Input data —
- Opening Delimiter -

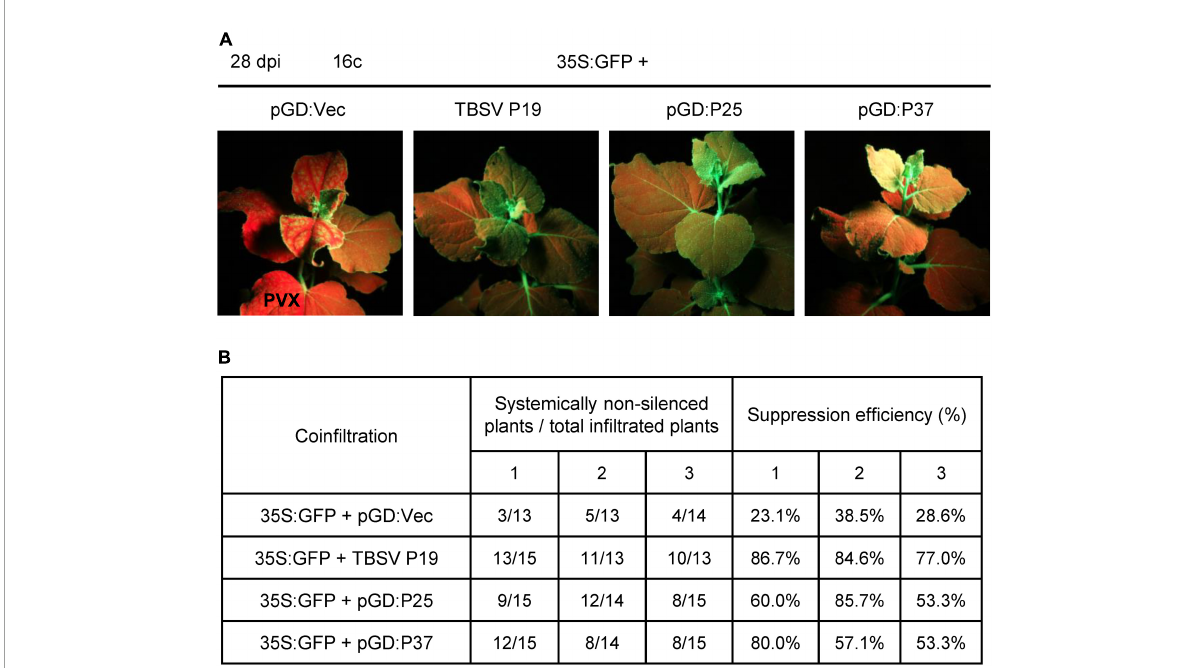
FIGURE4 Firespike leafroll-associated virus (FLRaV) P25 and P37 can inhibit the post-transcriptional gene silencing (PTGS) of systemic green fluorescent protein (GFP) in 16c Nicotiana benthamiana . (A) 16c N. benthamiana seedlings were co-infiltrated with Agrobacterium tumefaciens containing the binary vector expressing GFP (35S:GFP) plus pGD:Vec, TBSV P19, pGD:P25, or pGD:P37 at 28 days post infiltration (dpi). Leaves of 16c N. benthamiana seedlings co-infiltrated with A. tumefaciens containing the 35S:GFP plus pGD:Vec or TBSV P19 were served as negative and positive controls, respectively. (B) Statistics of 16c N. benthamiana seedlings co-agroinfiltrated with the 35S:GFP plus pGD:Vec, TBSV P19, pGD:P25, or pGD:P37 showed systemic GFP RNA silencing at 28 dpi. At least 13 N. benthamiana seedlings were utilized in each independent systemic silencing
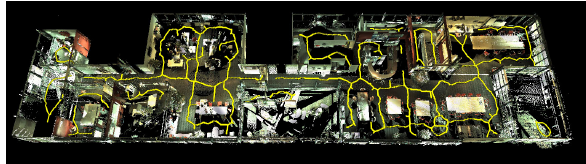
Figure 10. Geometrical network model overlaid into point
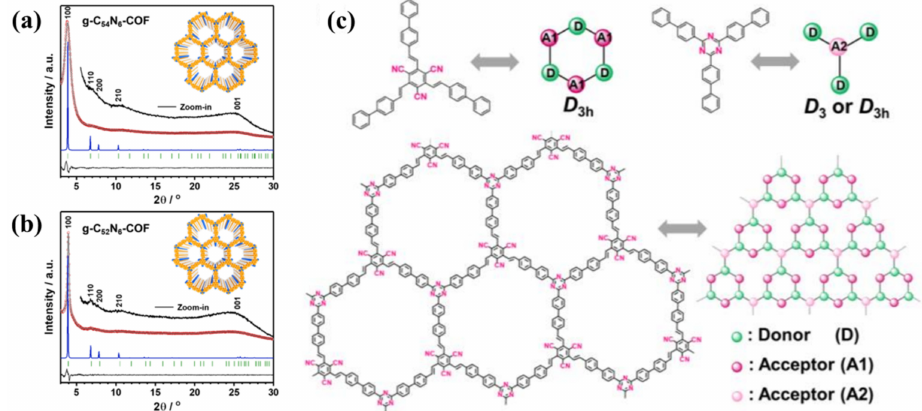
Figure 15. PXRD patterns and comparisons between ( a ) g-C 54 N 6 -COF and ( b ) g-C 52 N 6 -COF. ( c ) The octupolar structure with acceptors and donors alternating around a benzene ring or a triazine ring, respectively ( top ), and the aligned octupolar structure of g-C 54 N 6 -COF ( bottom ). Reproduced with permission from Ref. [59]. Copyright: Angewandte Chemie International Edition, 2020.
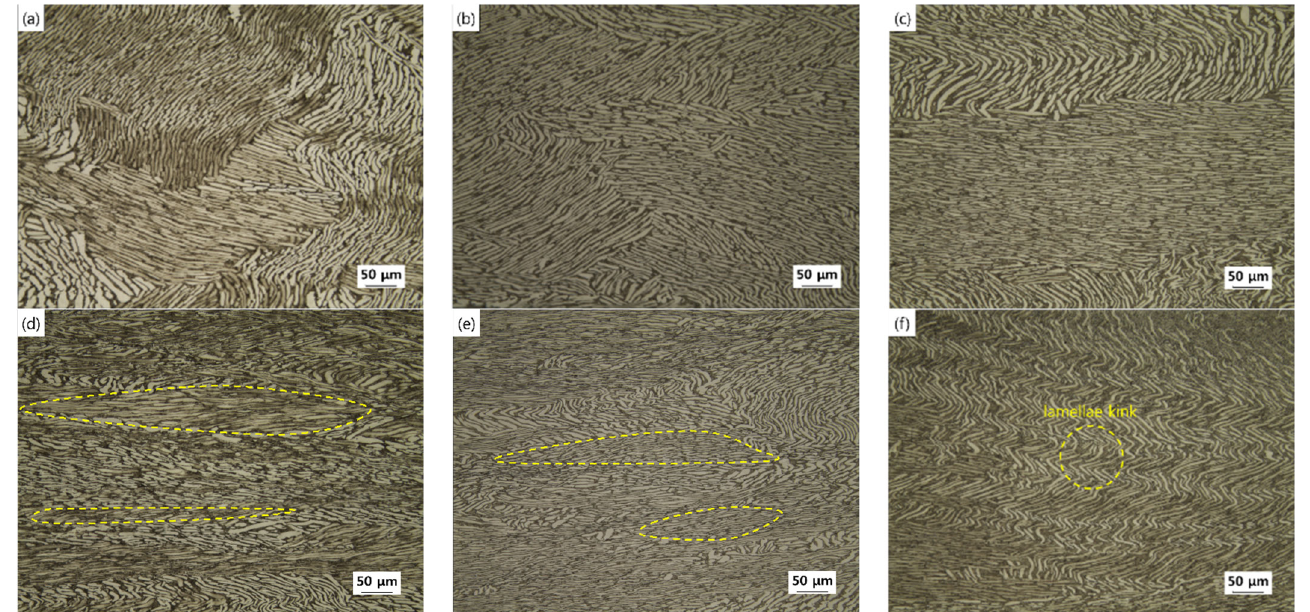
Figure 13. Microstructures of the cross-sectioned areas according to each condition after high- temperature compression of Ti-6Al-4V alloy; ( a , d ) 800 ◦ C, 1 × 10 − 2 /s, ( b , e ) 800 ◦ C, 1 × 10 0 /s, ( c , f ) 850 ◦ C, 1 × 10 − 2 /s; ( a – c ) Dead Zone, ( d – f ) Severe Plastic Deformation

- Closing Delimiter -

Brief — An exact reproduction of the data is needed, with no pictures included.

Result —
FIGURE4 Firespike leafroll-associated virus (FLRaV) P25 and P37 can inhibit the post-transcriptional gene silencing (PTGS) of systemic green fluorescent protein (GFP) in 16c Nicotiana benthamiana . (A) 16c N. benthamiana seedlings were co-infiltrated with Agrobacterium tumefaciens containing the binary vector expressing GFP (35S:GFP) plus pGD:Vec, TBSV P19, pGD:P25, or pGD:P37 at 28 days post infiltration (dpi). Leaves of 16c N. benthamiana seedlings co-infiltrated with A. tumefaciens containing the 35S:GFP plus pGD:Vec or TBSV P19 were served as negative and positive controls, respectively. (B) Statistics of 16c N. benthamiana seedlings co-agroinfiltrated with the 35S:GFP plus pGD:Vec, TBSV P19, pGD:P25, or pGD:P37 showed systemic GFP RNA silencing at 28 dpi. At least 13 N. benthamiana seedlings were utilized in each independent systemic silencing
Figure 10. Geometrical network model overlaid into point
Figure 15. PXRD patterns and comparisons between ( a ) g-C 54 N 6 -COF and ( b ) g-C 52 N 6 -COF. ( c ) The octupolar structure with acceptors and donors alternating around a benzene ring or a triazine ring, respectively ( top ), and the aligned octupolar structure of g-C 54 N 6 -COF ( bottom ). Reproduced with permission from Ref. [59]. Copyright: Angewandte Chemie International Edition, 2020.
Figure 13. Microstructures of the cross-sectioned areas according to each condition after high- temperature compression of Ti-6Al-4V alloy; ( a , d ) 800 ◦ C, 1 × 10 − 2 /s, ( b , e ) 800 ◦ C, 1 × 10 0 /s, ( c , f ) 850 ◦ C, 1 × 10 − 2 /s; ( a – c ) Dead Zone, ( d – f ) Severe Plastic Deformation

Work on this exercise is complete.